## [Excerpt provided]
But Maguire does make a point of indicating that the witch - frightening for her power to use words to make things happen, we learn (and what of that wouldn't be frightening for any patriarchal society?) - was not hated and/or feared by all - that she even had allies and was respected by those who, after her murder at the hands of the feckless Dorothy, seem mildly interested in revenge. Yet those are all outsiders, marginal to society and suspicious to the civilized, the law-abiding, the religious - with whom Liir has taken up by the time he begins to criticize his mother. Mainstream society is not kind to mothers, we see.

Elphaba was apparently not affectionate, not kind, not nurturing, not self-sacrificing, not involved - not maternal, Liir concludes, wondering if that alone might prove that she's not his mother - and further, she had green skin and a biting wit and enjoyed studying her spell-book late into the night. All inappropriate characteristics for an ideal mother. All she asked of Liir, we learn, was to keep himself safe. That alone might define an ideal mother from my own feminist perspective, though.

## [Tasks and exercises]
1) Answer these questions about the commentary on Maguire's witch:
(a) What power makes the witch frightening?
(b) Who murdered the witch?
(c) What was all that Elphaba asked of Liir?
2) Set down the part of the commentary on Maguire's witch from "But Maguire does" up to and including "mothers, we see.", word for word.
3) Carry the commentary on Maguire's witch further, picking up after its final sentence.

## [Available data]
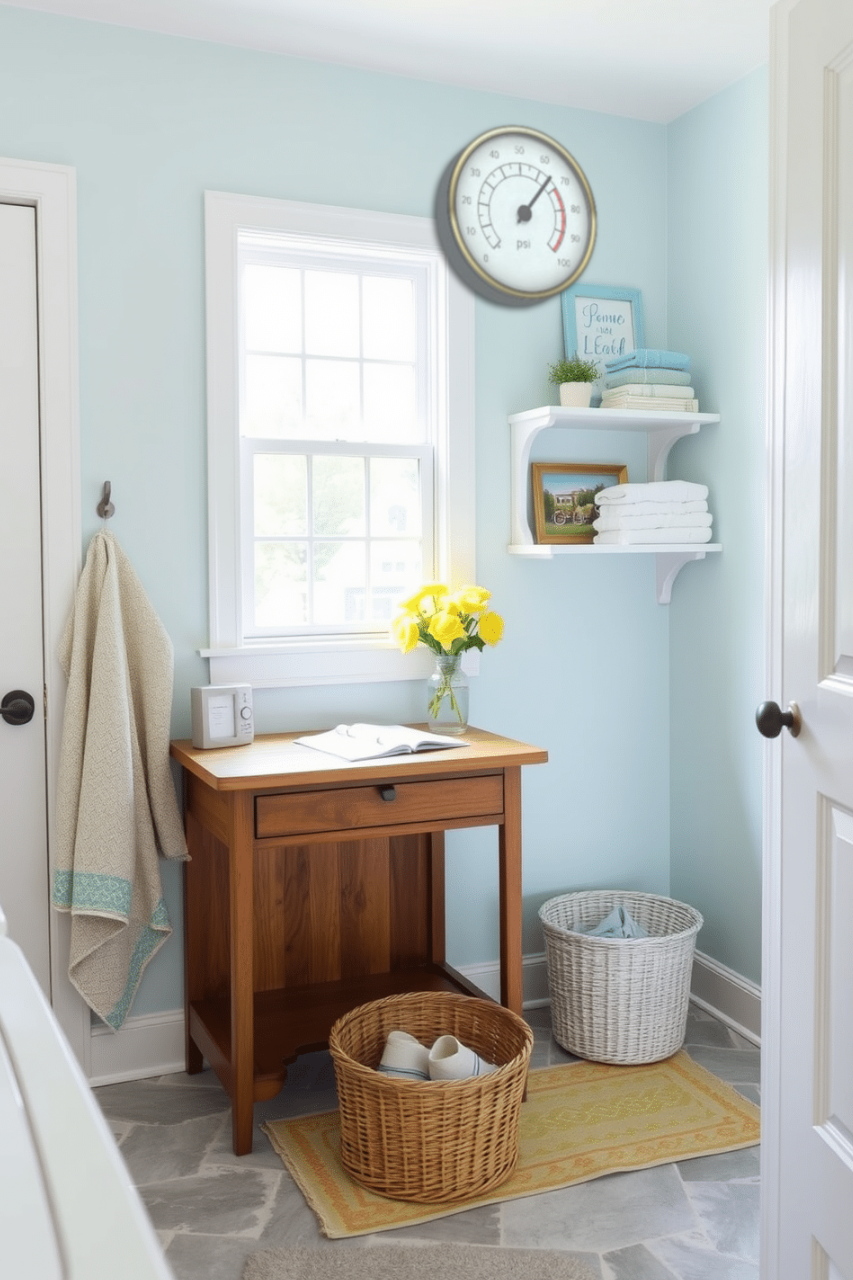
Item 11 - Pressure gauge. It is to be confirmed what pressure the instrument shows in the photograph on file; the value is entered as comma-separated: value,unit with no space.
65,psi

## [Answers to the exercise]
1)
(a) Her power to use words to make things happen.
(b) Dorothy.
(c) To keep himself safe.

2)
But Maguire does make a point of indicating that the witch - frightening for her power to use words to make things happen, we learn (and what of that wouldn't be frightening for any patriarchal society?) - was not hated and/or feared by all - that she even had allies and was respected by those who, after her murder at the hands of the feckless Dorothy, seem mildly interested in revenge. Yet those are all outsiders, marginal to society and suspicious to the civilized, the law-abiding, the religious - with whom Liir has taken up by the time he begins to criticize his mother. Mainstream society is not kind to mothers, we see.

3)
The interesting thing is that - at least at this point in the story, about halfway through the book - Liir is an ideal American man: handsome, independent, reserved, somewhat intelligent, basically obedient, mildly ambitious. In fact, single mothers have a tendency to produce that type, I've found. They appreciate women because they've seen their contributions in a situation in which none of it can be appropriated to a man, and they know how to work and take care of themselves because they've had to.

The Oedipus complex, on the other hand, can only arise when there's a man in a heterosexual relationship with a boy's mother to give the boy someone of whom to be jealous. (Or, as Hegel would have it, someone to Desire in hopes of fulfilling the boy's homoerotic Desire for recognition from the man.) Otherwise, the boy actually has his mother all to himself, as society idealizes. Granted, single mothers often work, but that keeps them from becoming as dependent on their children as the Bad Mother myth suggests - and really, despite the mothers most often demonized, it's only the stay-at-home moms who actually end up hurting their children (probably because they have no way to escape their postpartum depression and/or the endless, mindless drudgery of caring for young children). It's sadly ironic in retrospect that Mrs. McCann was celebrated as undeserving of losing a daughter because she's a stay-at-home mom (see my earlier post on the subject) - and yet now it appears as though she killed her daughter herself at the time.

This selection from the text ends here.